Adjusted same store cash NOI adjusts same store cash NOI to include properties transitioned from the Company’s triple net lease segment to the managed segment during the comparative periods. For the period during which the properties were owned on a triple net basis, cash NOI reflects the unaudited operating results provided by the operator, as opposed to the rent recorded by the Company, and excludes ancillary service revenue attributable to a business that ceased operations over the course of 2018.

FFO and Other Non-GAAP Measures

We use Funds From Operations (“FFO”) and Normalized FFO as supplemental measures of our operating performance. We use the National Association of Real Estate Investment Trusts (“NAREIT”) definition of FFO. NAREIT defines FFO as GAAP net income (loss) excluding gains (losses) from sales of depreciable real estate assets and impairment charges of depreciable real estate, plus real estate depreciation and amortization, and after adjustments for unconsolidated entities and joint ventures to reflect FFO on the same basis. FFO does not account for debt principal payments and is not intended as a measure of a REIT’s ability to satisfy such payments or any other cash requirements.

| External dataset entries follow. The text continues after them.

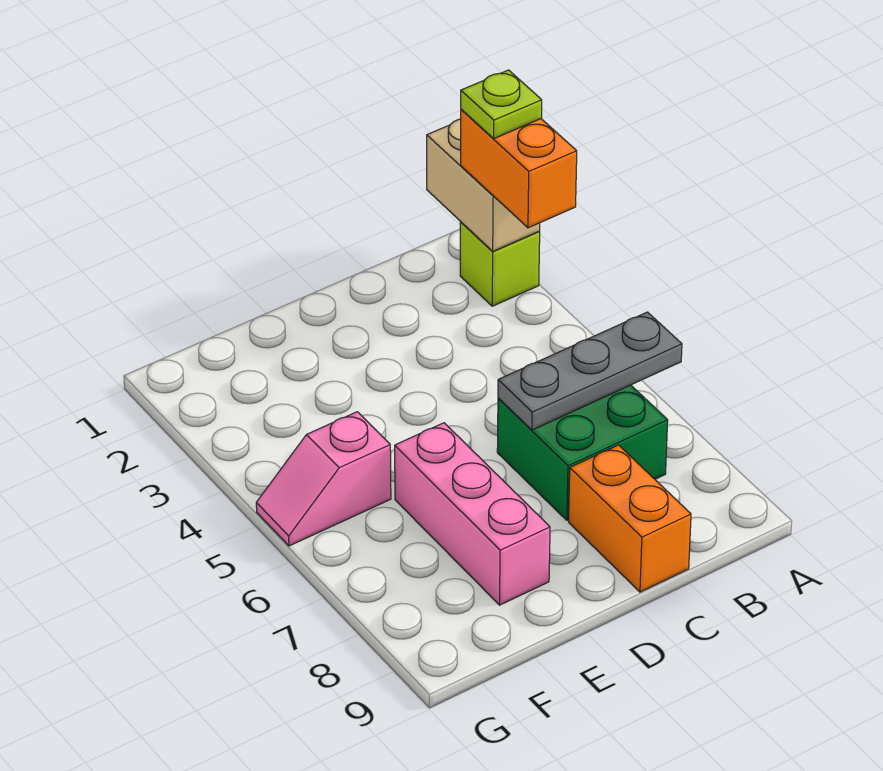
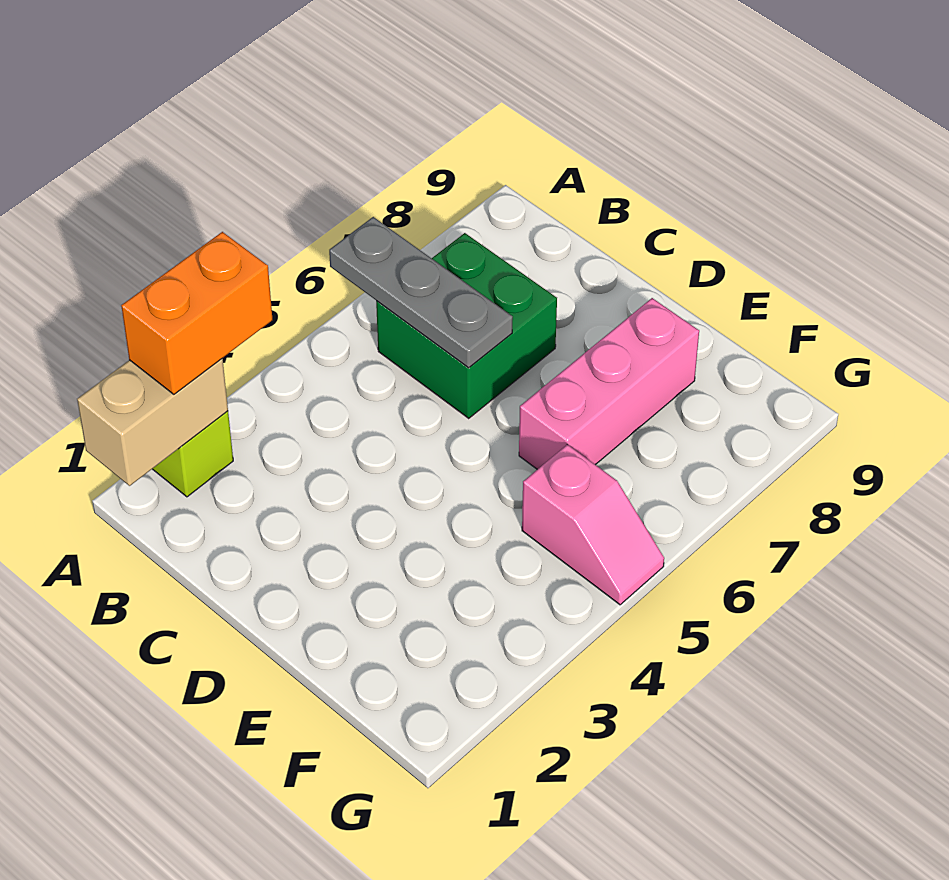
lime 1x1 plate [461,70,542,139] -> none
orange 1x2 brick [569,445,691,592] -> none

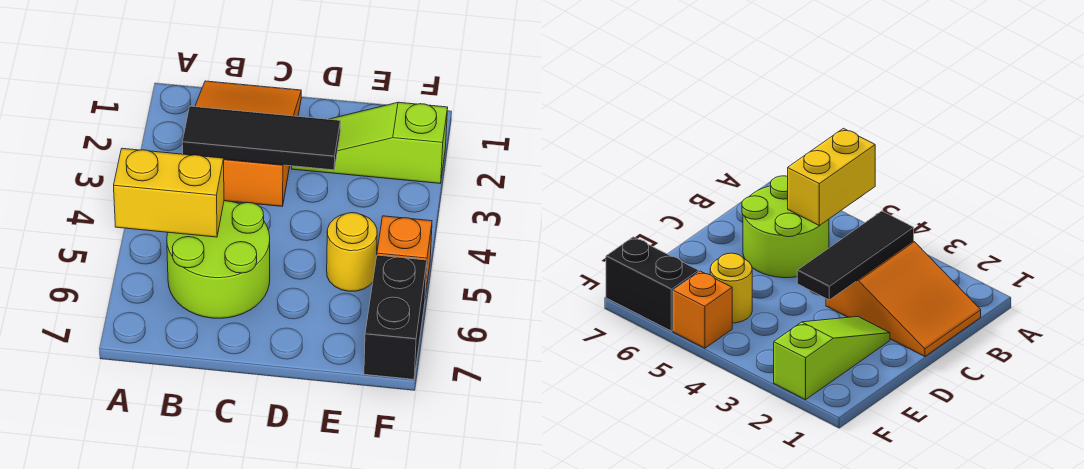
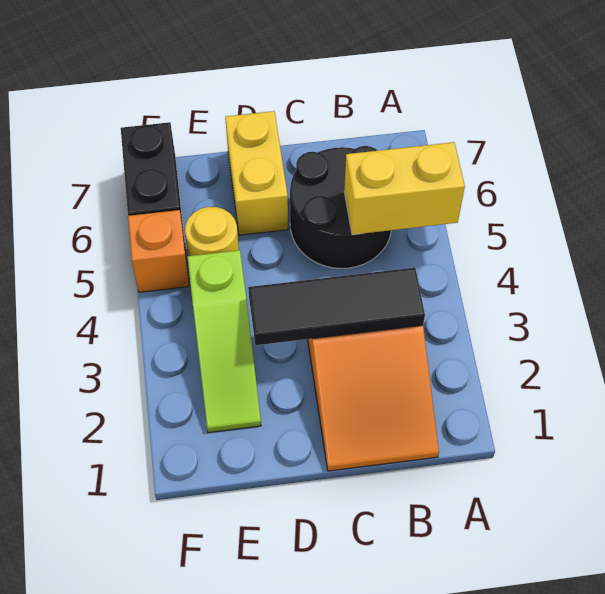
lime 2x2 round brick [167,201,270,318] -> black 2x2 round brick [290,146,391,269]
lime 1x3 slope [292,102,448,183] -> lime 1x3 slope turned to [188,250,261,433]
none -> yellow 1x2 brick [225,111,288,235]

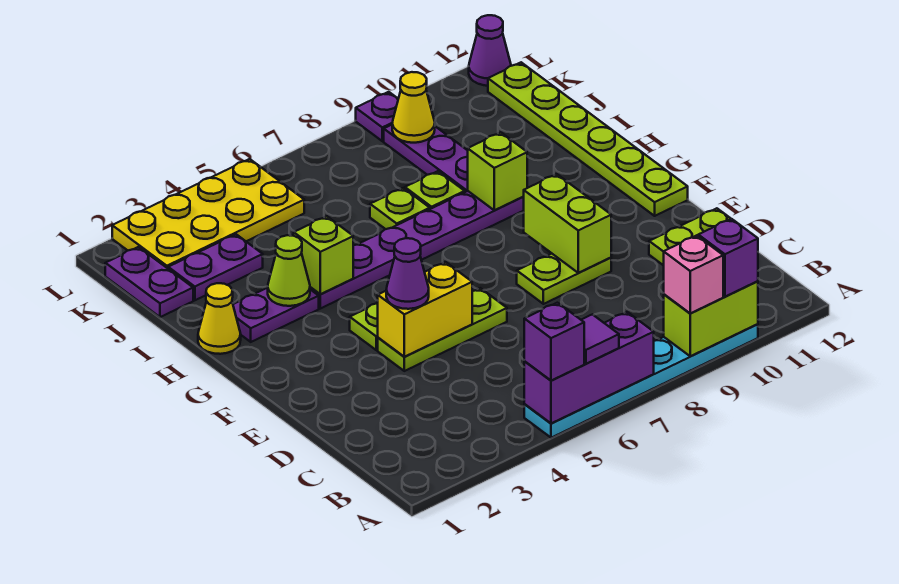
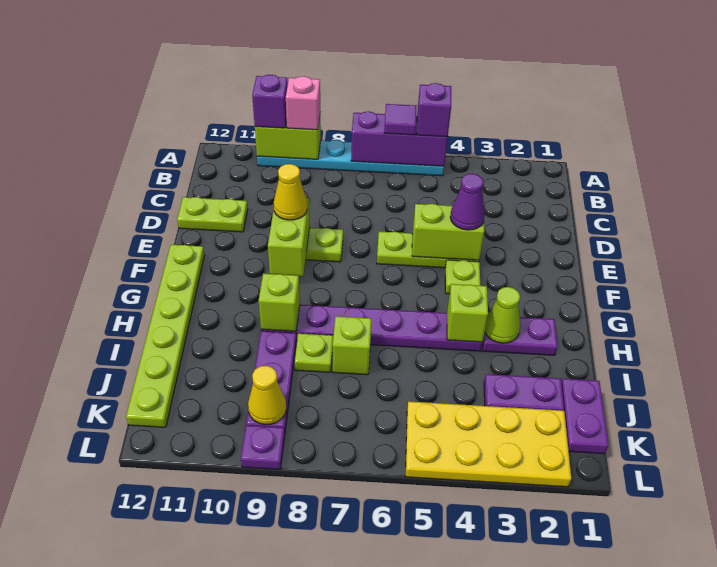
yellow 1x2 brick [378,262,472,357] -> lime 1x2 brick [412,204,484,260]
yellow 1x1 cone [198,283,241,354] -> yellow 1x1 cone moved to [274,164,307,220]
lime 1x1 plate [370,188,430,229] -> lime 1x1 brick [333,316,372,375]
purple 1x1 cone [469,15,511,86] -> none

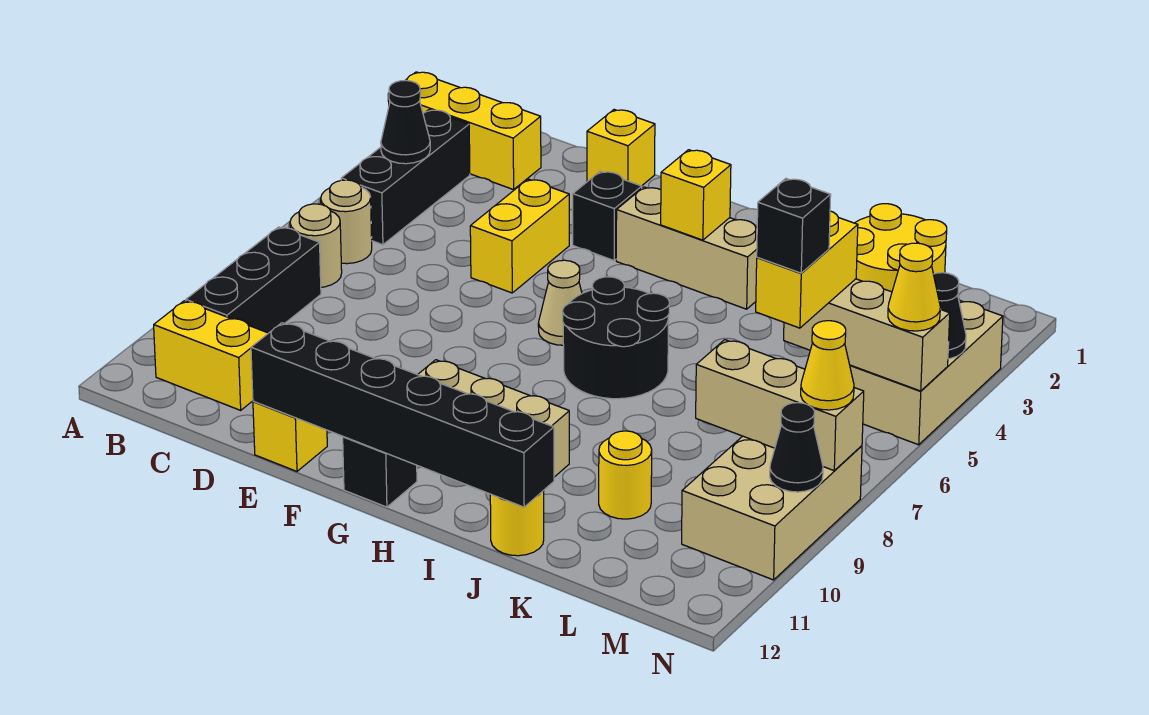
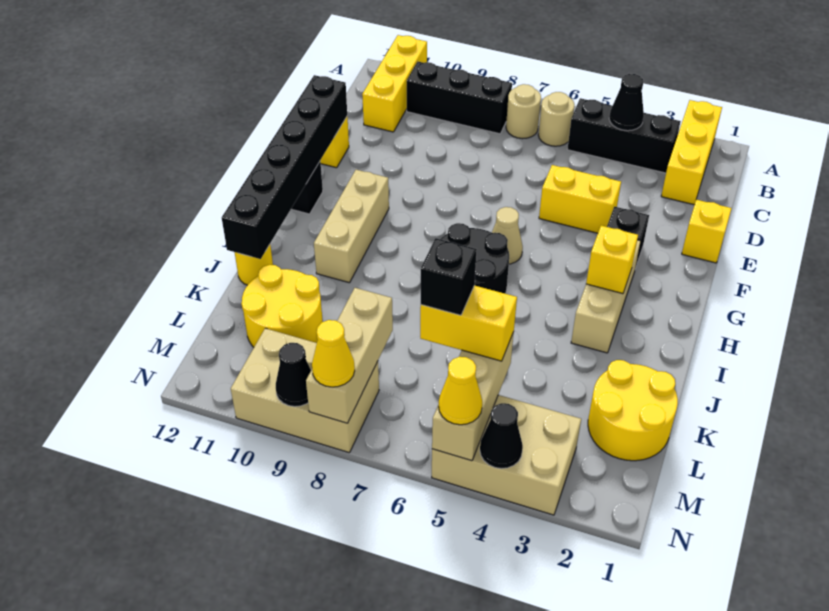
yellow 1x2 brick [154,301,268,410] -> yellow 1x3 brick [362,35,427,132]
yellow 1x1 round brick [599,431,652,519] -> yellow 2x2 round brick [241,265,323,347]

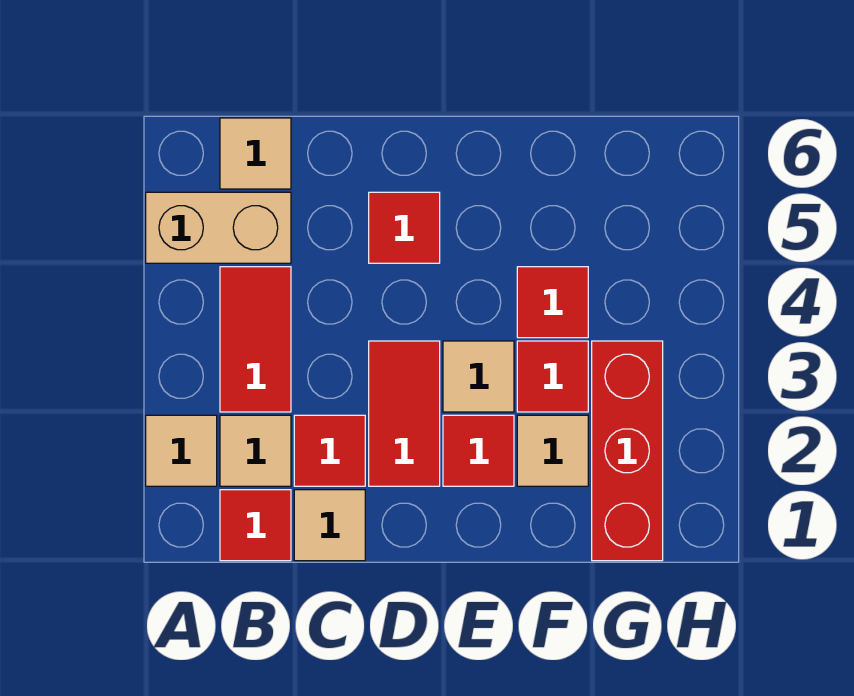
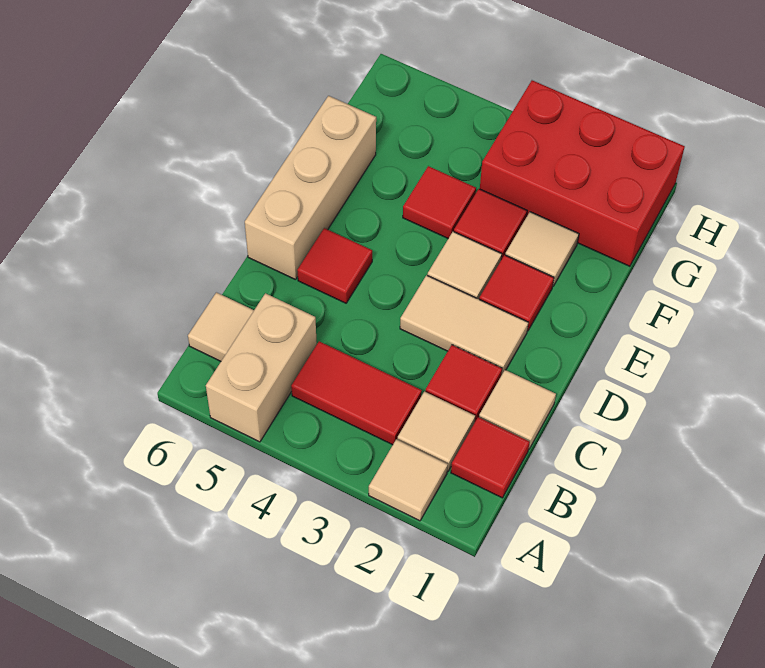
red 1x2 tile [369,341,440,486] -> tan 1x2 tile [400,275,528,375]
none -> tan 1x3 brick [245,96,376,280]
red 1x3 brick [592,341,663,561] -> red 2x3 brick [480,80,685,266]

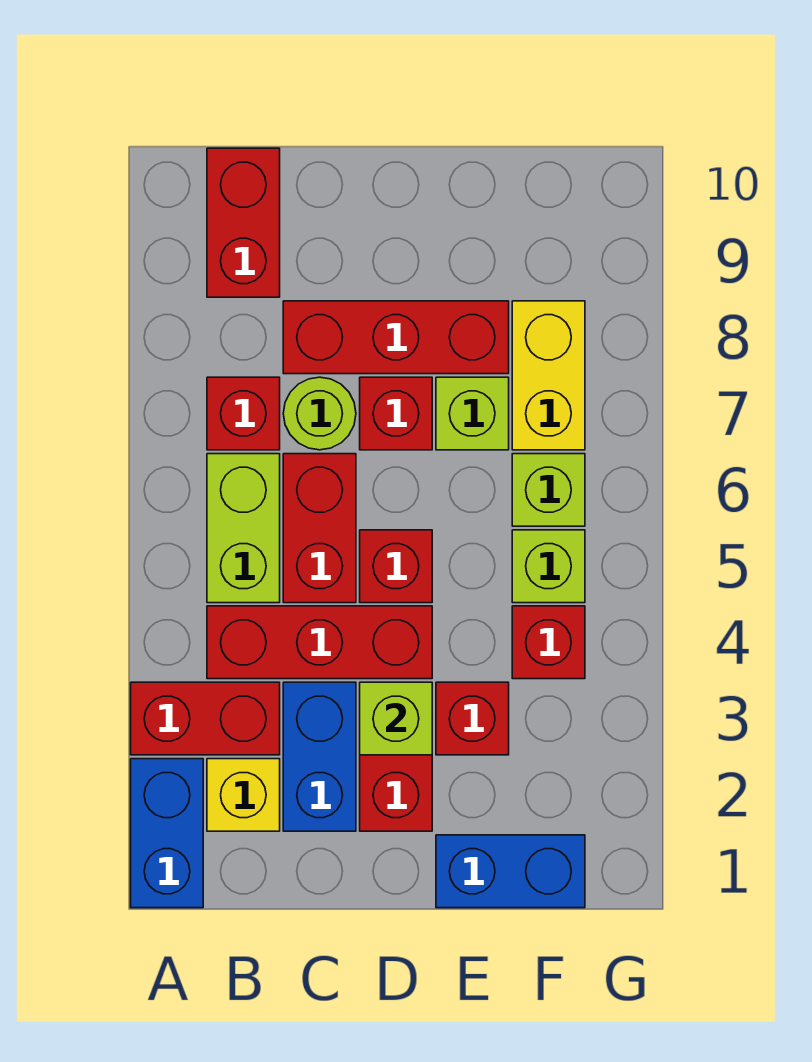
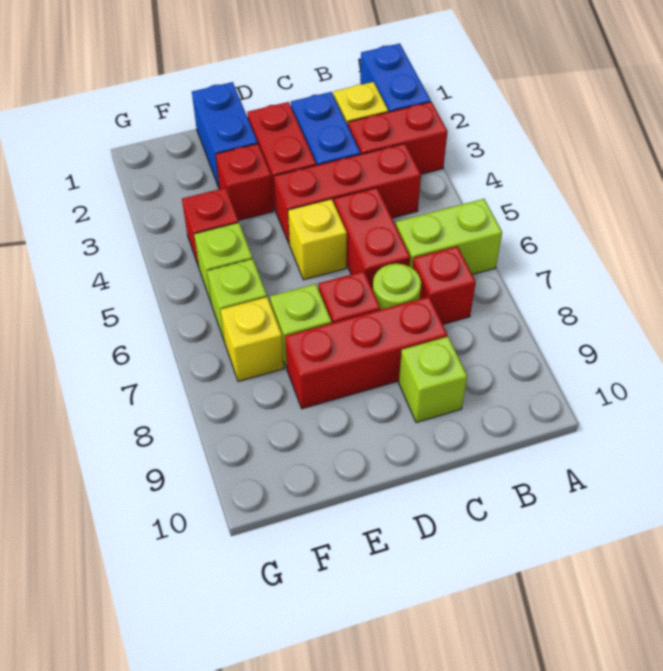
lime 1x2 brick [207,454,280,603] -> lime 1x2 brick turned to [396,199,502,275]
red 1x2 brick [207,148,280,297] -> none
lime 1x1 brick [360,682,432,755] -> lime 1x1 brick moved to [399,337,467,423]
red 1x1 brick [360,530,432,603] -> yellow 1x1 brick [288,199,347,280]
blue 1x2 brick [436,835,585,908] -> blue 1x2 brick turned to [192,82,258,188]
yellow 1x2 brick [512,301,585,450] -> yellow 1x1 brick [221,297,284,382]

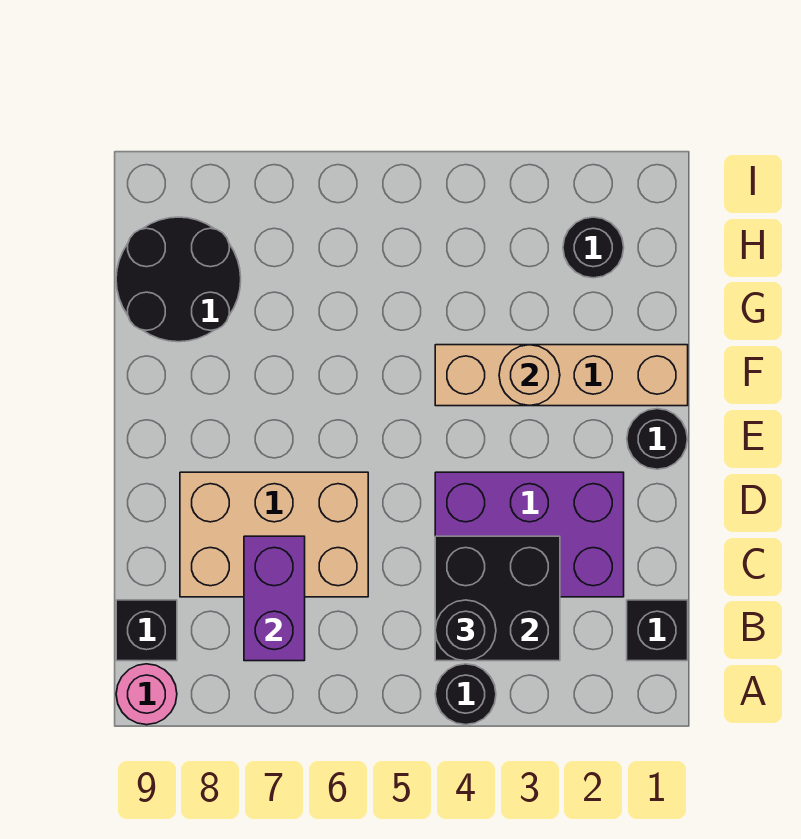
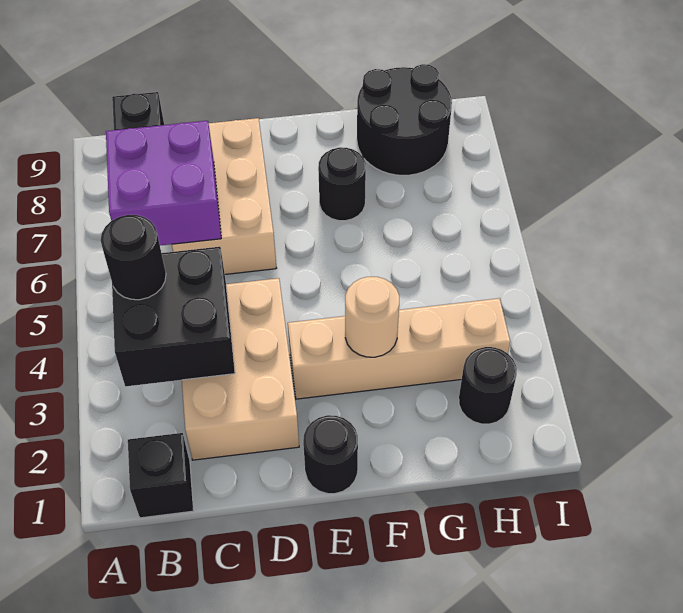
black 1x1 round brick [435,664,496,725] -> black 1x1 round brick moved to [318,147,366,221]
pink 1x1 round brick [116,664,177,725] -> none
purple 1x2 brick [244,536,305,661] -> purple 2x2 brick [106,121,221,245]
purple 2x3 brick [435,472,624,597] -> tan 2x3 brick [182,278,299,460]
tan 1x4 brick [435,345,688,406] -> tan 1x4 brick turned to [288,298,510,399]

Normalized FFO, as defined below, measures the financial performance of our portfolio of assets excluding items that, although incidental to, are not reflective of the day-to-day operating performance of our portfolio of assets. We believe that Normalized FFO is useful because it facilitates the evaluation of our portfolio’s operating performance (i) between periods on a consistent basis and (ii) to the operating performance of other real estate companies. However, comparability may be limited because our calculation of Normalized FFO may differ significantly from that of other companies, or because of features of our business that are not present in other companies.

 

13


We define Normalized FFO as FFO excluding the following income and expense items, as applicable: (a) acquisition, transaction and integration related expenses; (b) the write off of unamortized discounts, premiums, deferred financing costs, or additional costs, make whole payments and penalties or premiums incurred as the result of early repayment of debt (collectively “Gain (Loss) on extinguishment of debt”); (c) incentive compensation recognized as a result of sales of real estate; (d) the remeasurement of deferred tax assets; (e) valuation allowance on deferred tax assets, net; (f) termination fee to affiliate; (g) gain on lease termination; and (h) other items that we believe are not indicative of operating performance, generally reported as “Other (income) expense” in the Consolidated Statements of Operations.

We also use AFFO and Normalized FAD as supplemental measures of our operating performance.

We define AFFO as Normalized FFO excluding the impact of the following: (a) straight-line rents; (b) amortization of above / below market lease intangibles; (c) amortization of deferred financing costs; (d) amortization of premium on mortgage notes payable; (e) amortization of deferred community fees and other, which includes the net change in deferred community fees and other rent discounts or incentives; and (f) amortization of equity-based compensation expense.

We define Normalized FAD as AFFO less routine capital expenditures, which we view as a cost associated with the current economic return. Normalized FAD, which does not reflect debt principal payments and certain other expenses, does not represent cash available for distribution to shareholders.